Gum anima, also called anima, anime, or animé, is a kind of gum or resin.

== Definition and description ==
According to an 1897 dictionary, the term could be used to refer to "several resins" known as elemi; copal produced by Hymenaea verrucosa; (Note: Then known as Trachylobium hornemannianum) a product of Hymenaera courbaril; or "Indian copal" produced by Vateria indica. The 1911 Encyclopædia Britannica, in contrast, mentions only that it can be used to refer to products of H. courbaril and H. verrucosa.

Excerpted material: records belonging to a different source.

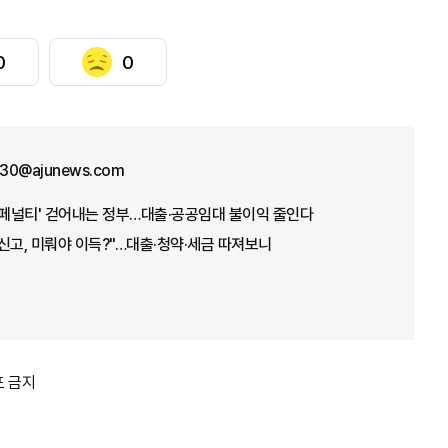
0
0
30@ajunews.com
웨딩 페널티' 걷어내는 정부…대출·공공임대 불이익 줄인다
인신고, 미뤄야 이득?"…대출·청약·세금 따져보니
포 금지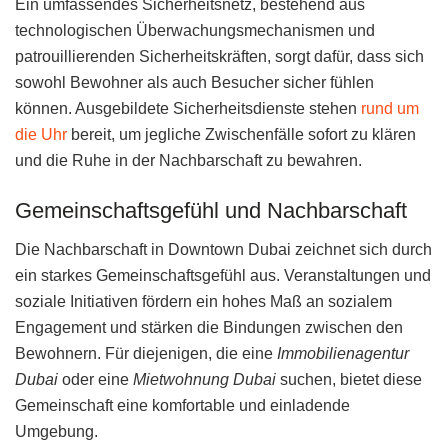
Ein umfassendes Sicherheitsnetz, bestehend aus
technologischen Überwachungsmechanismen und
patrouillierenden Sicherheitskräften, sorgt dafür, dass sich
sowohl Bewohner als auch Besucher sicher fühlen
können. Ausgebildete Sicherheitsdienste stehen
rund um
die Uhr
bereit, um jegliche Zwischenfälle sofort zu klären
und die Ruhe in der Nachbarschaft zu bewahren.
Gemeinschaftsgefühl und Nachbarschaft
Die Nachbarschaft in Downtown Dubai zeichnet sich durch
ein starkes Gemeinschaftsgefühl aus. Veranstaltungen und
soziale Initiativen fördern ein hohes Maß an sozialem
Engagement und stärken die Bindungen zwischen den
Bewohnern. Für diejenigen, die eine
Immobilienagentur
Dubai
oder eine
Mietwohnung Dubai
suchen, bietet diese
Gemeinschaft eine komfortable und einladende
Umgebung.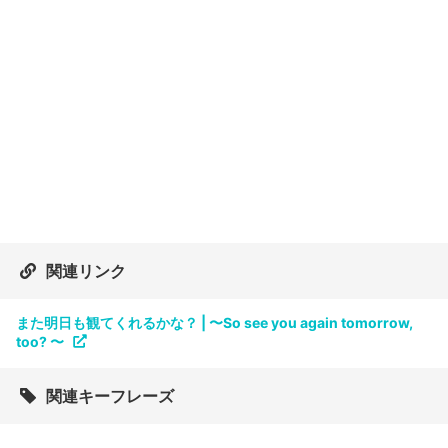
関連リンク
また明日も観てくれるかな？ | 〜So see you again tomorrow,
too? 〜
関連キーフレーズ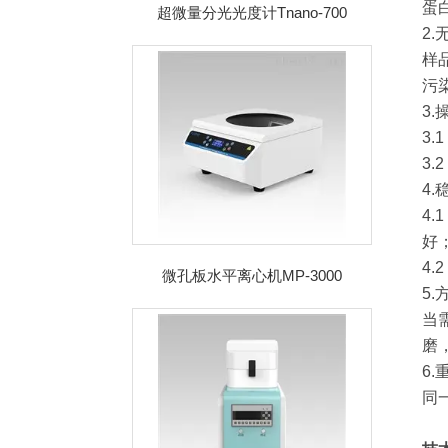
蛋
超微量分光光度计Tnano-700
2
样
污
3.
3
3.
4.
4
好
4
微孔板水平离心机MP-3000
5
当
磨
6.
同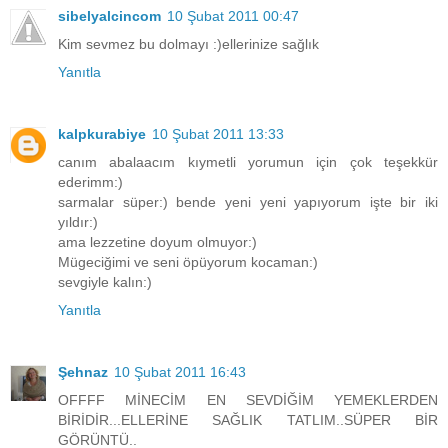
sibelyalcincom
10 Şubat 2011 00:47
Kim sevmez bu dolmayı :)ellerinize sağlık
Yanıtla
kalpkurabiye
10 Şubat 2011 13:33
canım abalaacım kıymetli yorumun için çok teşekkür
ederimm:)
sarmalar süper:) bende yeni yeni yapıyorum işte bir iki
yıldır:)
ama lezzetine doyum olmuyor:)
Mügeciğimi ve seni öpüyorum kocaman:)
sevgiyle kalın:)
Yanıtla
Şehnaz
10 Şubat 2011 16:43
OFFFF MİNECİM EN SEVDİĞİM YEMEKLERDEN
BİRİDİR...ELLERİNE SAĞLIK TATLIM..SÜPER BİR
GÖRÜNTÜ..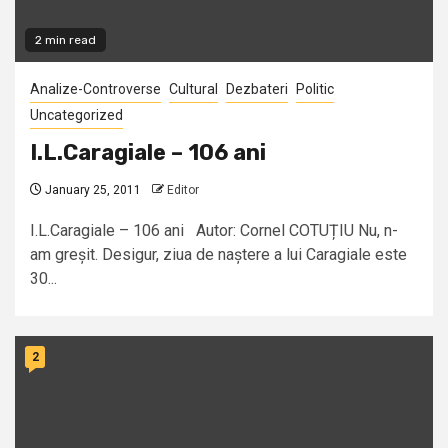
2 min read
Analize-Controverse
Cultural
Dezbateri
Politic
Uncategorized
I.L.Caragiale – 106 ani
January 25, 2011
Editor
I.L.Caragiale – 106 ani Autor: Cornel COTUȚIU Nu, n-
am greșit. Desigur, ziua de naștere a lui Caragiale este
30...
2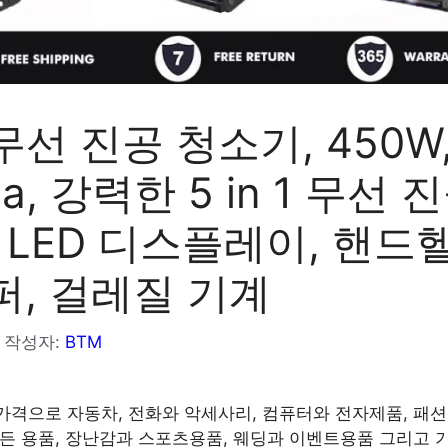
 무선 진공 청소기, 450W
Pa, 강력한 5 in 1 무선 
 LED 디스플레이, 핸드
퍼, 걸레질 기계
작성자:
BTM
가격으로 자동차, 전화와 악세사리, 컴퓨터와 전자제품, 패션
가든 용품, 장난감과 스포츠용품, 웨딩과 이벤트용품 그리고 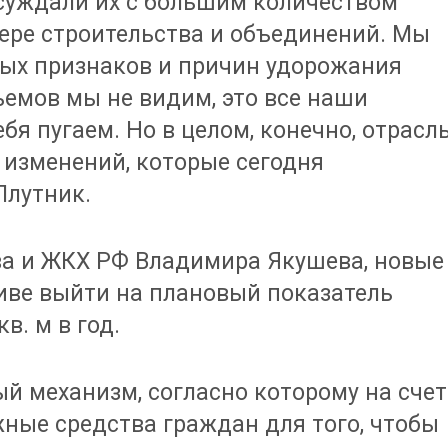
бсуждали их с большим количеством
ере строительства и объединений. Мы
ных признаков и причин удорожания
ъемов мы не видим, это все наши
бя пугаем. Но в целом, конечно, отрасл
х изменений, которые сегодня
Плутник.
ва и ЖКХ РФ Владимира Якушева, новые
иве выйти на плановый показатель
в. м в год.
й механизм, согласно которому на счет
жные средства граждан для того, чтобы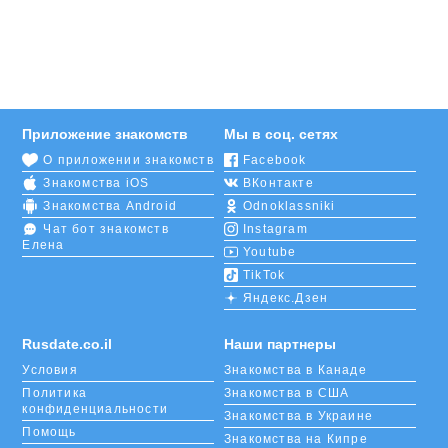
Приложение знакомств
Мы в соц. сетях
О приложении знакомств
Facebook
Знакомства iOS
ВКонтакте
Знакомства Android
Odnoklassniki
Чат бот знакомств
Instagram
Елена
Youtube
TikTok
Яндекс.Дзен
Rusdate.co.il
Наши партнеры
Условия
Знакомства в Канаде
Политика
Знакомства в США
конфиденциальности
Знакомства в Украине
Помощь
Знакомства на Кипре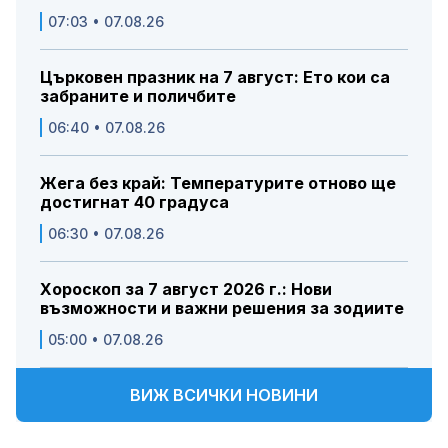
07:03 • 07.08.26
Църковен празник на 7 август: Ето кои са
забраните и поличбите
06:40 • 07.08.26
Жега без край: Температурите отново ще
достигнат 40 градуса
06:30 • 07.08.26
Хороскоп за 7 август 2026 г.: Нови
възможности и важни решения за зодиите
05:00 • 07.08.26
ВИЖ ВСИЧКИ НОВИНИ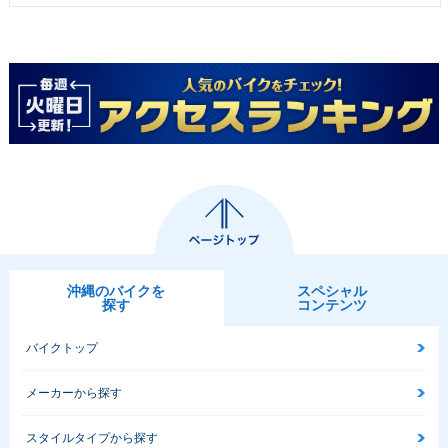
沖縄のバイクを
スペシャル
探す
コンテンツ
バイクトップ
メーカーから探す
スタイルタイプから探す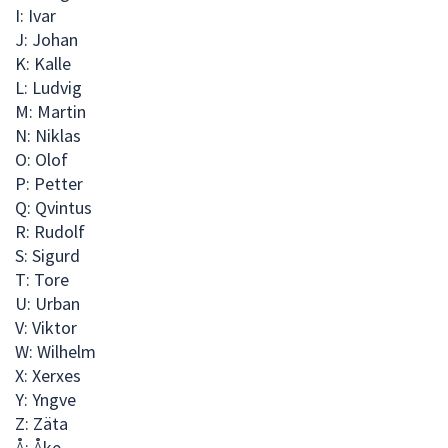
I: Ivar
J: Johan
K: Kalle
L: Ludvig
M: Martin
N: Niklas
O: Olof
P: Petter
Q: Qvintus
R: Rudolf
S: Sigurd
T: Tore
U: Urban
V: Viktor
W: Wilhelm
X: Xerxes
Y: Yngve
Z: Zäta
Å: Åke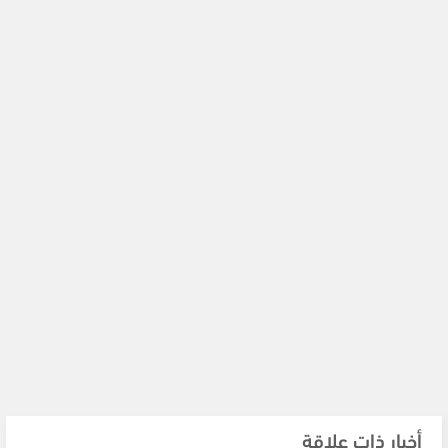
أخبار ذات علاقة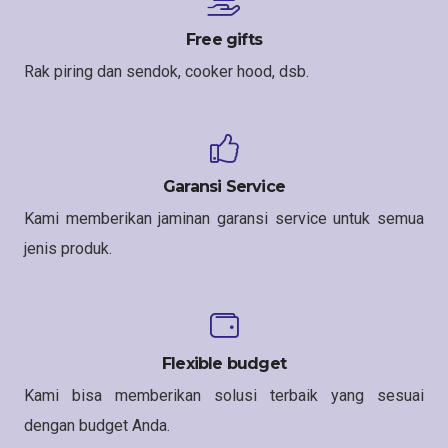
Free gifts
Rak piring dan sendok, cooker hood, dsb.
Garansi Service
Kami memberikan jaminan garansi service untuk semua
jenis produk.
Flexible budget
Kami bisa memberikan solusi terbaik yang sesuai
dengan budget Anda.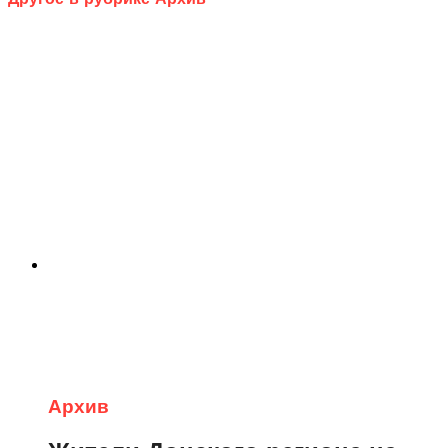
Архив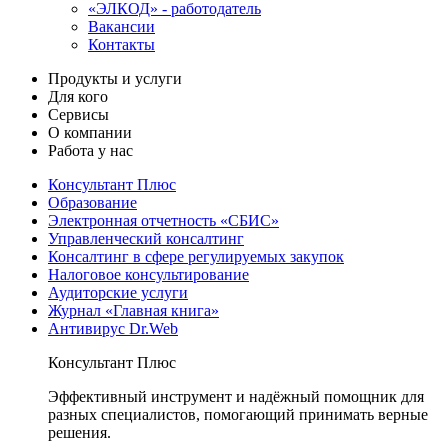
«ЭЛКОД» - работодатель
Вакансии
Контакты
Продукты и услуги
Для кого
Сервисы
О компании
Работа у нас
Консультант Плюс
Образование
Электронная отчетность «СБИС»
Управленческий консалтинг
Консалтинг в сфере регулируемых закупок
Налоговое консультирование
Аудиторские услуги
Журнал «Главная книга»
Антивирус Dr.Web
Консультант Плюс
Эффективный инструмент и надёжный помощник для
разных специалистов, помогающий принимать верные
решения.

As of 1804 it was divided into two kinds, western and eastern. According to an 1897 dictionary, the eastern gum came first, and the western gum was called by the same name because of its similarity to the eastern. The western gum anima flows from an incision in a tree called courbaril; it is transparent, and of a pale brown color similar to frankincense. It has a sweeter smell than the eastern gum anima. As of 1804 it was notably sourced from Brazil.

The eastern gum anima was distinguished in 1728 into three kinds: the first white; the second blackish, in some respects like myrrh; the third pale, resinous, and dry. At some time before 1804 it was commonly brought to Europe from Ethiopia.

== Uses ==
All kinds of anima were used in perfumes around 1728, because of their agreeable smell; they were also been applied externally against colds. The 1911 Encyclopædia Britannica notes that the product of H. courbaril was used in perfumes at that time.

As of 2017, gum anima is often added to sandarac-based alcohol varnishes to prevent brittleness caused by the sandarac. Shellac and elemi are also often used for this purpose.